Tambahkan tanaman tahan panas seperti agave, sansevieria, yucca, atau palem hias agar taman tetap menarik sepanjang tahun. Dengan komposisi yang seimbang, kombinasi batu kali dan rumput jepang membuat taman tidak terlihat gersang meskipun menggunakan banyak material keras.

Tips Memasang Batu Kali dan Rumput Jepang agar Awet

Agar hasil taman tetap indah dalam jangka panjang, beberapa hal berikut perlu diperhatikan.

Pilih bibit rumput yang sehat

Gunakan rumput Jepang yang berwarna hijau segar, tidak layu, memiliki tekstur padat, serta akar yang masih baik sehingga lebih mudah beradaptasi setelah ditanam.

Siapkan media tanam yang gembur

Campurkan tanah merah dengan pasir secukupnya agar drainase berjalan baik. Sebelum penanaman, bersihkan area dari gulma, batu, dan sisa akar tanaman.

Pemberian pupuk organik beberapa hari sebelum penanaman juga membantu meningkatkan kesuburan tanah.

Tanam saat sore hari

Penanaman menjelang malam membantu rumput beradaptasi lebih baik karena tidak langsung terkena sinar matahari yang terik.

Gunakan jarak tanam sekitar 10 × 10 cm agar rumput cepat menutup permukaan tanah.

Pastikan mendapatkan sinar matahari

Rumput Jepang tumbuh optimal di area yang memperoleh sinar matahari penuh. Jika terlalu teduh, pertumbuhannya akan melambat dan warnanya kurang hijau.

Lakukan penyiraman dan pemupukan rutin

Pada awal penanaman, lakukan penyiraman dua kali sehari, yaitu pagi dan sore.

Setelah rumput tumbuh stabil, penyiraman dapat disesuaikan dengan kondisi cuaca. Berikan pupuk NPK atau pupuk sesuai kebutuhan setiap 2–3 bulan agar warna rumput tetap hijau pekat.

Pangkas secara berkala

Rumput Jepang sebaiknya dipangkas ketika mulai meninggi agar permukaan taman tetap rata dan rapi. Sementara itu, batu kali juga perlu dibersihkan dari lumut maupun daun kering agar tampilannya selalu menarik.

 

Pertanyaan Seputar Batu Kali dan Rumput Jepang

1. Apakah rumput Jepang cocok dipadukan dengan batu kali?

Ya. Rumput Jepang memiliki tekstur rapat dan warna hijau yang kontras dengan batu kali sehingga menghasilkan tampilan taman yang natural dan elegan.

2. Apakah rumput Jepang membutuhkan sinar matahari penuh?

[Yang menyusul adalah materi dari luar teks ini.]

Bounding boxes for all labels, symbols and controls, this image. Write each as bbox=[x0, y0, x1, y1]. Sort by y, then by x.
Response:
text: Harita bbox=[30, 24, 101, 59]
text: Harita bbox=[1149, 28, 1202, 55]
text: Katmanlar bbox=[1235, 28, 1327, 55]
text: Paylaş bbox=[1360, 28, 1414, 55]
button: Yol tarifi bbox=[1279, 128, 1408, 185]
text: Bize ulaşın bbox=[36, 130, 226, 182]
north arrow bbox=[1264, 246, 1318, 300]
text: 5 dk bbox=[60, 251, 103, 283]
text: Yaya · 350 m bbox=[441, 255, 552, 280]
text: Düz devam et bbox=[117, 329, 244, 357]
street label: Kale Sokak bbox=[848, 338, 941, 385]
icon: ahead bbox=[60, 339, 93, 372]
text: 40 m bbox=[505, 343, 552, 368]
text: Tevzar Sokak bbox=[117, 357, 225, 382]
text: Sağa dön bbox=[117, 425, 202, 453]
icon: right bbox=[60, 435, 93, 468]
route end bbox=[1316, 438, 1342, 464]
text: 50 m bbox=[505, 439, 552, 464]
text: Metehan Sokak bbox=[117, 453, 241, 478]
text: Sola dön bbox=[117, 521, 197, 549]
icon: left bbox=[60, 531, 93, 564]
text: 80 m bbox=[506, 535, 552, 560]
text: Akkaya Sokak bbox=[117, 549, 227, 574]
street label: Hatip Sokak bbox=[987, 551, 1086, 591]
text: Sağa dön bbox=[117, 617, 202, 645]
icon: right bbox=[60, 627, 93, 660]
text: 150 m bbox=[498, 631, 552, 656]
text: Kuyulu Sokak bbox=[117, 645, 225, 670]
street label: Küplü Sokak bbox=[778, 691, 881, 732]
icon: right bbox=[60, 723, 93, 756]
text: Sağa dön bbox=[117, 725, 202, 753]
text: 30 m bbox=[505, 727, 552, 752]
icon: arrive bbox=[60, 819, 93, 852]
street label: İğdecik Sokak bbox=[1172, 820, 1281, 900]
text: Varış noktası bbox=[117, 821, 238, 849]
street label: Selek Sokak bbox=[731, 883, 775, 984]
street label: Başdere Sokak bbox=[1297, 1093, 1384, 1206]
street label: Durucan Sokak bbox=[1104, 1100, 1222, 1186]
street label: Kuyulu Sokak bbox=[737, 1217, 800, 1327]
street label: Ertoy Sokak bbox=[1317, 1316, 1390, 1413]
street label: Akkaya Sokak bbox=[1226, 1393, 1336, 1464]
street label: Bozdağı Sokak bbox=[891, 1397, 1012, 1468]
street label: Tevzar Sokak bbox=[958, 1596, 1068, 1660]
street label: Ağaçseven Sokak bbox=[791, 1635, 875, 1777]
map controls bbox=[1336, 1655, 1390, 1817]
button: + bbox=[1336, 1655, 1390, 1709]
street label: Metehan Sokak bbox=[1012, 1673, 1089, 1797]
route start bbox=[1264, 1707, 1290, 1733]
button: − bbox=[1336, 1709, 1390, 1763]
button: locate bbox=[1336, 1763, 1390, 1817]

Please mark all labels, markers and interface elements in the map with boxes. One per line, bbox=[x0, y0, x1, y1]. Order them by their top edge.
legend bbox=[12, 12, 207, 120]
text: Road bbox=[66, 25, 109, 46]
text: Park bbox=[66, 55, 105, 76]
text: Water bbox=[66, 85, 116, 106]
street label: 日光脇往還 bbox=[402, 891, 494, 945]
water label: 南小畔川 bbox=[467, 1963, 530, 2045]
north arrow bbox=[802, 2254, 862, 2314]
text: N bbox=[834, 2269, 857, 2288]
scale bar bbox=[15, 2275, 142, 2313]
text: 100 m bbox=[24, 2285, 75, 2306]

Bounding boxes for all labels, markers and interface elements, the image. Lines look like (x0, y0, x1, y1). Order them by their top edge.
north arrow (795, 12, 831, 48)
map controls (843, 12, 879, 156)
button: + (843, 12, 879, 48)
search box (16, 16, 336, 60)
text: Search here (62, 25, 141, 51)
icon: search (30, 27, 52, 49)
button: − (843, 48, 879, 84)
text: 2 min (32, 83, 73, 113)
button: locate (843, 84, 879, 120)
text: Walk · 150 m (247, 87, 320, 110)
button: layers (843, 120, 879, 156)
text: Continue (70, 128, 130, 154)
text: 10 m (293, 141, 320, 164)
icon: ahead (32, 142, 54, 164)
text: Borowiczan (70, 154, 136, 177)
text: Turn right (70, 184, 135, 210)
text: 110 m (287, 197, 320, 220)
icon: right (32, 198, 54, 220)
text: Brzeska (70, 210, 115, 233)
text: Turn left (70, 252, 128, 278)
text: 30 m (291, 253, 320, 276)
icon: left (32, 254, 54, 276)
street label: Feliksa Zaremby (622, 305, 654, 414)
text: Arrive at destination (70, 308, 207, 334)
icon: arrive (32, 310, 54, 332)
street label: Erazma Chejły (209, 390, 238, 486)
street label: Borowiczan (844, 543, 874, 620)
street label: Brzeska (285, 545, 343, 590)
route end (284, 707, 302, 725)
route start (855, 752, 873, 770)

Ya. Rumput Jepang tumbuh paling baik pada area yang mendapatkan sinar matahari langsung hampir sepanjang hari.

3. Seberapa sering rumput Jepang perlu disiram?

Pada masa awal penanaman, penyiraman dilakukan dua kali sehari. Setelah tumbuh kuat, frekuensinya dapat disesuaikan dengan kondisi cuaca dan kelembapan tanah.

4. Bagaimana cara menjaga batu kali tetap bersih?

Bersihkan batu kali secara berkala dari daun kering, tanah, dan lumut menggunakan sikat serta semprotan air agar warnanya tetap alami.

5. Apakah kombinasi batu kali dan rumput Jepang cocok untuk taman berukuran kecil?

Sangat cocok. Penataan batu kali yang proporsional dipadukan dengan hamparan rumput Jepang justru dapat membuat taman kecil terlihat lebih luas, rapi, dan estetik.